*** Records for this exercise Section Begins ***
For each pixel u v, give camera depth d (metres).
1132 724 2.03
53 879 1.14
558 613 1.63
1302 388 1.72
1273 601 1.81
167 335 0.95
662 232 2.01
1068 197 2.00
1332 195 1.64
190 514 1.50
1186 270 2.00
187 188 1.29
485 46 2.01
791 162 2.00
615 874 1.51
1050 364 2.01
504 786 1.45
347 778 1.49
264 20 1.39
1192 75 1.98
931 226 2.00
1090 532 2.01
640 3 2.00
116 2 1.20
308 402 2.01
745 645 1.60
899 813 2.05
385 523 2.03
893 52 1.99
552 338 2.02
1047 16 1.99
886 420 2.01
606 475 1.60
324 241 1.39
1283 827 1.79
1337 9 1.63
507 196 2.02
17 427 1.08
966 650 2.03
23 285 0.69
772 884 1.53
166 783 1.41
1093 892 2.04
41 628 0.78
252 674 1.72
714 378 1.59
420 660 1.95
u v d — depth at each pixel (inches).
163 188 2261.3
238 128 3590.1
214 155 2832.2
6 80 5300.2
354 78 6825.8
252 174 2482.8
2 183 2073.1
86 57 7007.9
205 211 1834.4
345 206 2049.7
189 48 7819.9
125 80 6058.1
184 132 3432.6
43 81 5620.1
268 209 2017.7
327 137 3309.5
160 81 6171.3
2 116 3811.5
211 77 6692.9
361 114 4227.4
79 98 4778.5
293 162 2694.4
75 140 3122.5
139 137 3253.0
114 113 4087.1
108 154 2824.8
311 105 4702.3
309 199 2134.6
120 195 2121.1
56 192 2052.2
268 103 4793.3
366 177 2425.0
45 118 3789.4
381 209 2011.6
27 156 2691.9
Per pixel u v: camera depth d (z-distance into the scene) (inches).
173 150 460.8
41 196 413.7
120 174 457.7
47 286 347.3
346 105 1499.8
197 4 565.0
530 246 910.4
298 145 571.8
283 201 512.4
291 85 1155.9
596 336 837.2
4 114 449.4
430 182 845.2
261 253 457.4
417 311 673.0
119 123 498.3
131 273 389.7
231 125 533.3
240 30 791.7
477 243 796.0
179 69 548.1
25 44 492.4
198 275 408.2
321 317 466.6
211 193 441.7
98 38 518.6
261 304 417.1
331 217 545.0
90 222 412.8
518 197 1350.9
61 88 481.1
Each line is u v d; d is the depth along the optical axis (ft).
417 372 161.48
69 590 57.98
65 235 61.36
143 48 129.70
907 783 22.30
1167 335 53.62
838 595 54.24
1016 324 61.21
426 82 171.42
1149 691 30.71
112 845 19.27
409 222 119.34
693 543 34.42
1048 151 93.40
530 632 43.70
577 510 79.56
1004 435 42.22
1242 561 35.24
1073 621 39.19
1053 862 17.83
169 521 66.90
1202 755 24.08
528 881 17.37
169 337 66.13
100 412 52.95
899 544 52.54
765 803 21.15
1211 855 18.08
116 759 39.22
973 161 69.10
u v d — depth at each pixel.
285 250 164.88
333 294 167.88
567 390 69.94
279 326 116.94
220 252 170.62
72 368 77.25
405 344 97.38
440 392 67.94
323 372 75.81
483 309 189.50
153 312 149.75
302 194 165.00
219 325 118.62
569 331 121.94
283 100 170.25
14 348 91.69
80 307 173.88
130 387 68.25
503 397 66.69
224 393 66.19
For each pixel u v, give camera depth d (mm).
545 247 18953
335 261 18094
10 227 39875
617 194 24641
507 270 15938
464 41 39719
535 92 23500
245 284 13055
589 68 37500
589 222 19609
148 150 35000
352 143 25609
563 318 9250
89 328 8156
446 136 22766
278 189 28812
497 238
*** Records for this exercise Section Ends ***
- _What is required_
Take the lines above from the one containing "100 412 52.95" down to the one containing "352 143 25609", and transcribe them exactly, both ends included.

- _Answer box_
100 412 52.95
899 544 52.54
765 803 21.15
1211 855 18.08
116 759 39.22
973 161 69.10
u v d — depth at each pixel.
285 250 164.88
333 294 167.88
567 390 69.94
279 326 116.94
220 252 170.62
72 368 77.25
405 344 97.38
440 392 67.94
323 372 75.81
483 309 189.50
153 312 149.75
302 194 165.00
219 325 118.62
569 331 121.94
283 100 170.25
14 348 91.69
80 307 173.88
130 387 68.25
503 397 66.69
224 393 66.19
For each pixel u v, give camera depth d (mm).
545 247 18953
335 261 18094
10 227 39875
617 194 24641
507 270 15938
464 41 39719
535 92 23500
245 284 13055
589 68 37500
589 222 19609
148 150 35000
352 143 25609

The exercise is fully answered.